Now I'm not even sure I did that properly, but if I pretend I did then I get confused here because if I use the point (0, -2) to find C then graph the implicit function using this C, my graph looks like ellipse-ish forms radiating vertically from the origin--I'm unclear how to interpret this. Is this my unique solution?

If, on the other hand, I enter the original differential equation "as-is" with the specified condition into my graphing tool, a single line (however strangely shaped) appears before me, suggesting more directly (to my inept intuition, at any rate) an affirmative "Yes, there IS a unique solution, and you're staring at it, buddy".

Methinks a wholly analytic solution would show me the link I'm missing between the two, but I'm unsure how that goes. Maybe I've just been up too long to sort it out solo, but any clarification would be greatly appreciated.

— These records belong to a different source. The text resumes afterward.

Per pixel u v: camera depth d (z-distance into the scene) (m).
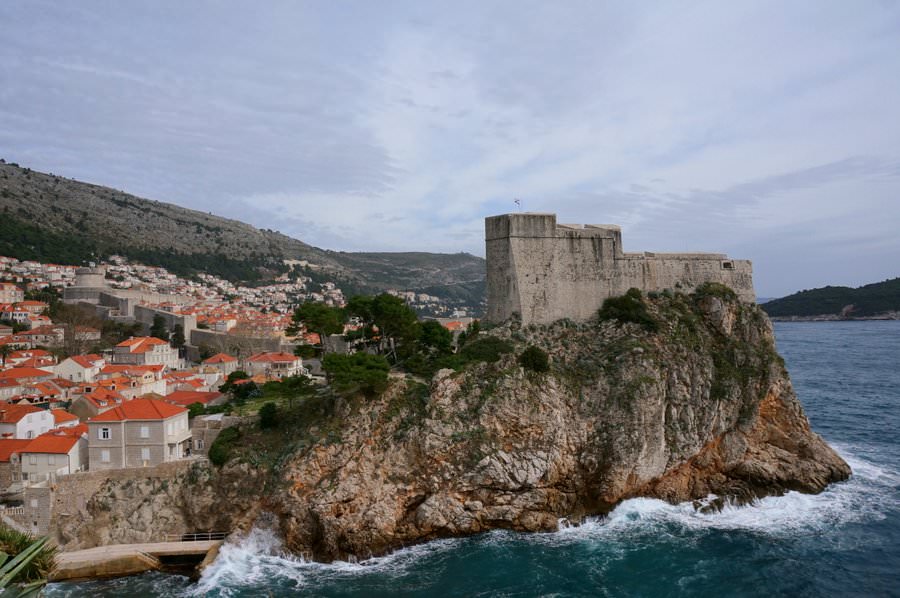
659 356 73.62
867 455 86.75
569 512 66.19
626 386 69.81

Unfortuatly this equation is not seperable and the above solution is not correct.

Existance and uniqueness can be determined however.

First we need to put the function in the form

$\frac{dy}{dx}=f(x,y)$ this is how the equation is given

$y'=f(x,y)=x-(y^2)\sin(y)$

Now if the above is continuous and its partial with repect to y is continuous on some rectangle containing you intial condition then it has a solution and it is unique.

The above is continous on all of $\mathbb{R}^2$

and its partial with repect to y is

$\frac{\partial }{\partial y}(x-(y^2\sin(y)))= -2y\sin(y)-y^2\cos(y)$

is also continuous on all of $\mathbb{R}^2$.

This tells us that a solution both exists and is unique.